## Extracted data
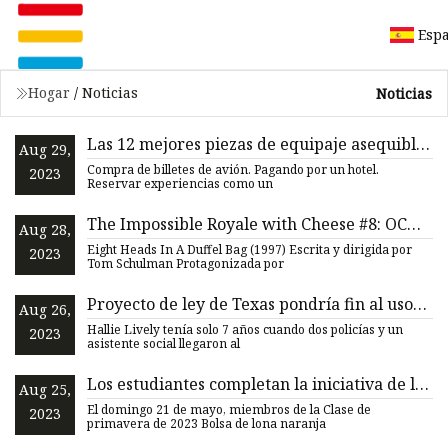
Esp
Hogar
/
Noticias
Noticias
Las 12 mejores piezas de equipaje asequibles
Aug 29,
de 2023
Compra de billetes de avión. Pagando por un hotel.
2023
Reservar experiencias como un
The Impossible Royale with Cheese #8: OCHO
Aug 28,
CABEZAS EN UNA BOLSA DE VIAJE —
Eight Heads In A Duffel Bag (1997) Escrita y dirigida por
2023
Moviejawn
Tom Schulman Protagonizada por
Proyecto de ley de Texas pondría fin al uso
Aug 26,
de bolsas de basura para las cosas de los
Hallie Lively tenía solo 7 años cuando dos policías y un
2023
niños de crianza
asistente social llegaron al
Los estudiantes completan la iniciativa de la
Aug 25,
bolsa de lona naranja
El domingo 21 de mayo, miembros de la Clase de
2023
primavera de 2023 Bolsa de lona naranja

==

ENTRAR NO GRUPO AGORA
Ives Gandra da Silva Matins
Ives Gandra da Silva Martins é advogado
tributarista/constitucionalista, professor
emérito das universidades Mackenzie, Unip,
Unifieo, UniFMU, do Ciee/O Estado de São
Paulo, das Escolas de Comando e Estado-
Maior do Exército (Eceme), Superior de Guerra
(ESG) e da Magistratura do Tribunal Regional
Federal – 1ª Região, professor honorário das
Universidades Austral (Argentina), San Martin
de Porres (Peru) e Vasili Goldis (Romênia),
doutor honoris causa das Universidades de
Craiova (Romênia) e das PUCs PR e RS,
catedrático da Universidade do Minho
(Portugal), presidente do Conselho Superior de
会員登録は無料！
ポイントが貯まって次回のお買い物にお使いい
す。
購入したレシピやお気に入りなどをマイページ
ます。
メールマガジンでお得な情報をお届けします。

...

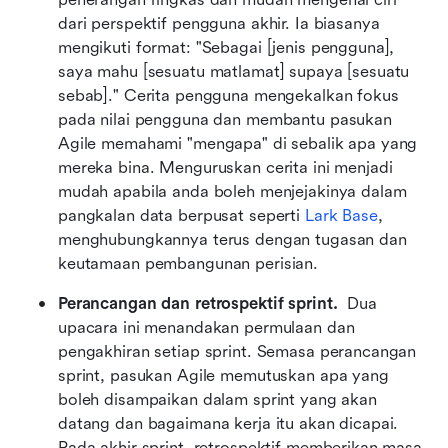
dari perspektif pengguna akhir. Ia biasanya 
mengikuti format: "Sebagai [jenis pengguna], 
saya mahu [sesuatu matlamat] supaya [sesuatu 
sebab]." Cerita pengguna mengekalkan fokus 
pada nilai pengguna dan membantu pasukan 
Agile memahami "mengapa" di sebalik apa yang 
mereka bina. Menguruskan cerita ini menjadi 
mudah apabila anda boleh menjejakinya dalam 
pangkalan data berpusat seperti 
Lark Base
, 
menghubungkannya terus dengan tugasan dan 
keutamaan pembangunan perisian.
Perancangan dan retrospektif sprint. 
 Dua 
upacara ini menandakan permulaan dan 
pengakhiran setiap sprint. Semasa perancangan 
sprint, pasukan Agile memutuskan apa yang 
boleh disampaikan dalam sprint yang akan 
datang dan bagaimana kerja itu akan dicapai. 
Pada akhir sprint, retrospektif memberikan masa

## Task prompt
What is needed is the count of lines in the records that include the word "naranja", with no other text.

## Answer for this exercise
2